In October of 2020, the Dutch government deemed that because team-sized trainings were unsafe and subsequently cancelled football across the country, except for the Eredivisie, the highest level of professional men’s football in the Netherlands. In response, female players pushed back by reaching out to politicians personally, outlining the situation’s unfairness. The overwhelmingly negative reaction forced the government to recall their decision and allow women’s football to continue.

It may seem all doom and gloom for women’s professional football because of the pandemic’s effects, especially based on the findings in FIFPRO’s survey. However, a few football associations have supported their women’s team during this pandemic, which has led to success on the pitch. 

The National Women’s Soccer League, the highest level of professional football in the United States, were applauded for their management of contracts. The NWSL became the first professional sports league in the United States to return, and it was able to stage two tournaments in 2020.

The tournaments’ success came from guaranteeing benefits such as insurance and housing and allowing players to opt-out of playing should they choose (players who opted out were still given full benefits). 

America’s southern neighbours also joined the movement in supporting their women footballers during the pandemic by investing entirely towards bringing back the Liga MX Femenil as quickly and as safely as possible. 
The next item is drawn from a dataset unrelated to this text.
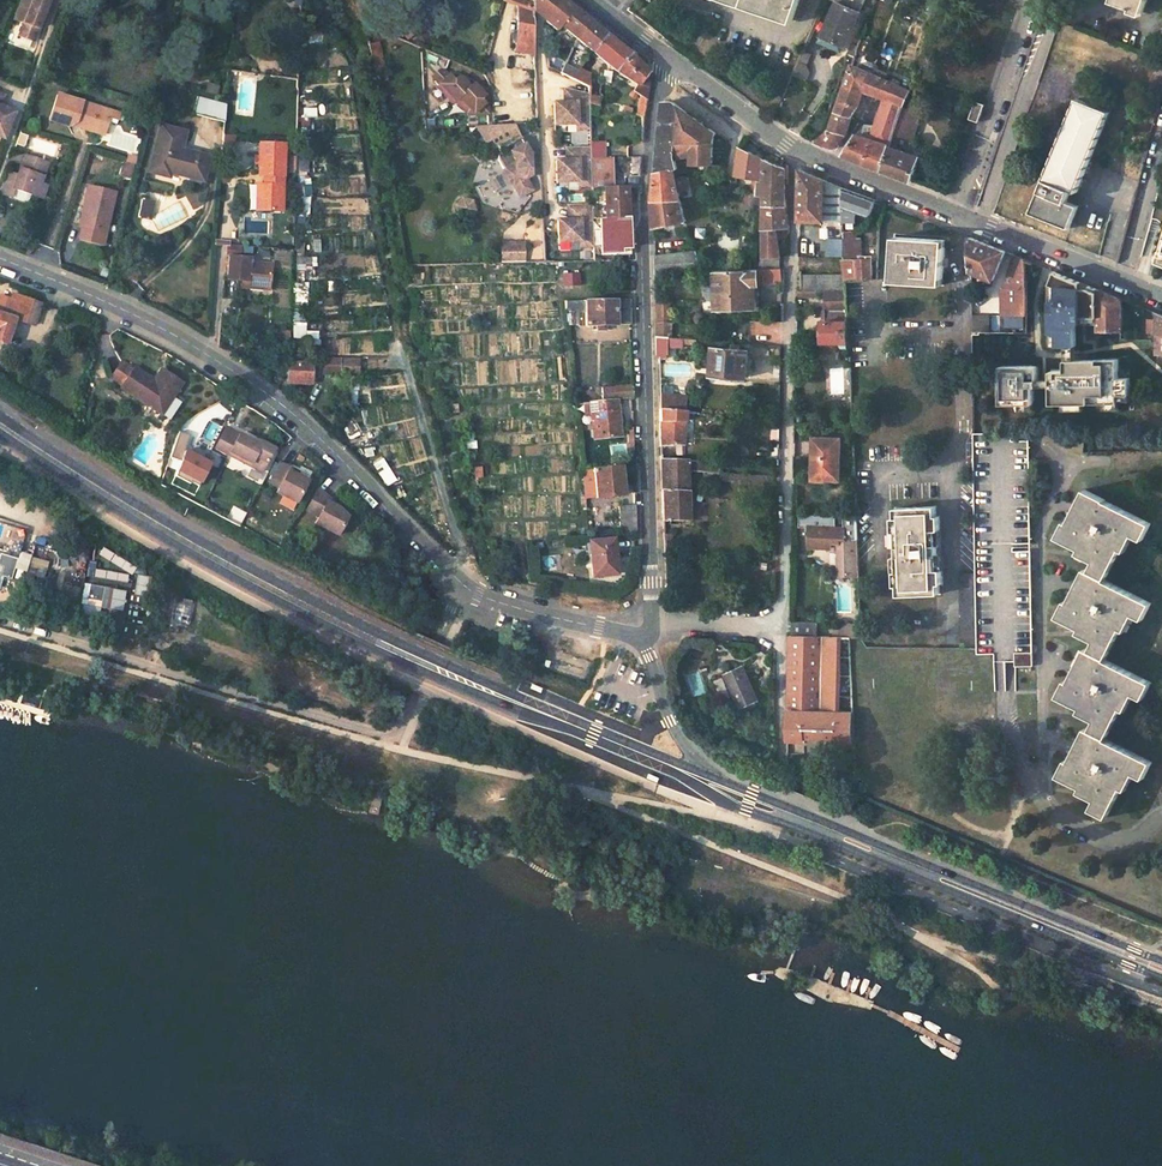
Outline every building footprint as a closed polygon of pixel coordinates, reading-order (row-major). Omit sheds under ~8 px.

Due to the pandemic, FIFA announced a relief plan that made up to 1.5 billion USD available to football federations who apply. One of FIFA’s clauses was that a minimum of 50% of the funds received must be allocated towards women’s football. 

The Mexican Football Association took it one step further by using almost all their funds from FIFA to support women’s football and ensured that the Liga MX Femenil returned in August of 2020. The funds were used towards players’ salaries and coronavirus test kits to ensure that the women are playing in a safe environment. 

Furthermore, countries like Span, Italy and Argentina have also fully professionalized women’s leagues or are in the process of doing so within the next year in the wake of the pandemic. 

COVID-19 has definitely widened the discussions about the inequalities women face in football. While it is too soon to know the full impacts of the ongoing pandemic, the worry is that if these athletes and the leagues they play in are continuously cast to one side, the progress made over the years to elevate women’s football would all be for nothing.